EXTRACTED DATA -
::::::::

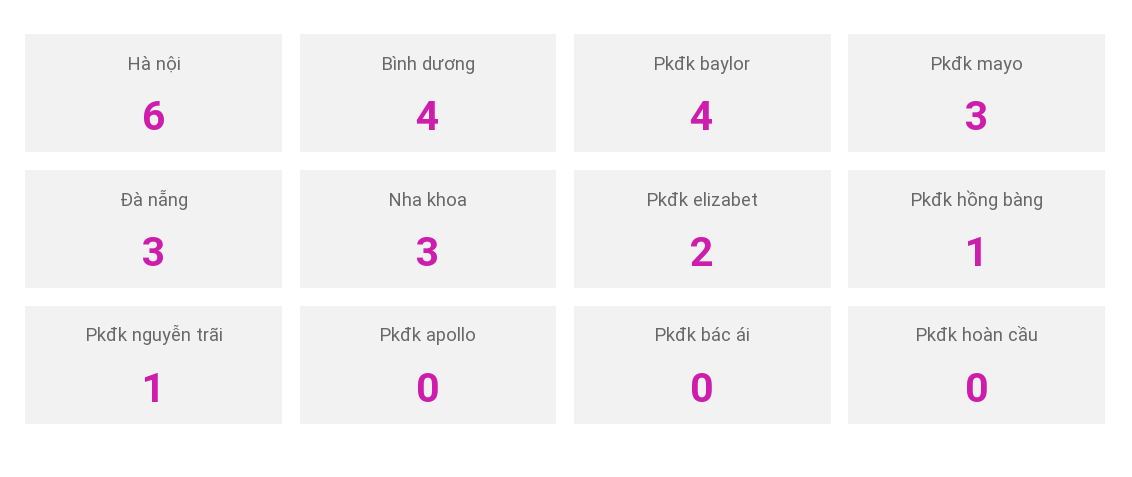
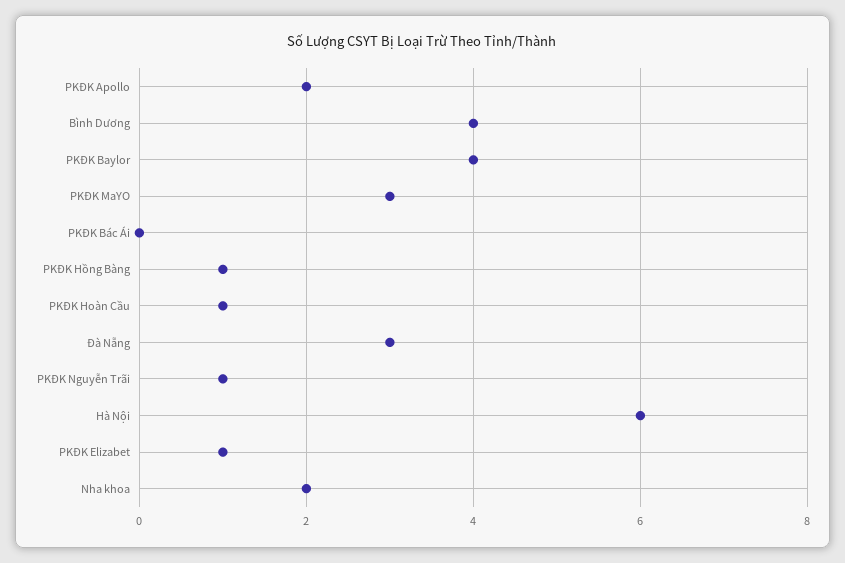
  {
    "Hà nội": 6,
    "Bình dương": 4,
    "Pkđk baylor": 4,
    "Pkđk mayo": 3,
    "Đà nẵng": 3,
-   "Nha khoa": 3,
+   "Nha khoa": 2,
-   "Pkđk elizabet": 2,
+   "Pkđk elizabet": 1,
    "Pkđk hồng bàng": 1,
    "Pkđk nguyễn trãi": 1,
-   "Pkđk apollo": 0,
+   "Pkđk apollo": 2,
    "Pkđk bác ái": 0,
-   "Pkđk hoàn cầu": 0
+   "Pkđk hoàn cầu": 1
  }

::::::::

WHAT THE TASK ASKS -
For this exercise, transcribe the entries verbatim and skip all pictures.

SOLUTION FOR THIS PROBLEM -
  {
    "Hà nội": 6,
    "Bình dương": 4,
    "Pkđk baylor": 4,
    "Pkđk mayo": 3,
    "Đà nẵng": 3,
-   "Nha khoa": 3,
+   "Nha khoa": 2,
-   "Pkđk elizabet": 2,
+   "Pkđk elizabet": 1,
    "Pkđk hồng bàng": 1,
    "Pkđk nguyễn trãi": 1,
-   "Pkđk apollo": 0,
+   "Pkđk apollo": 2,
    "Pkđk bác ái": 0,
-   "Pkđk hoàn cầu": 0
+   "Pkđk hoàn cầu": 1
  }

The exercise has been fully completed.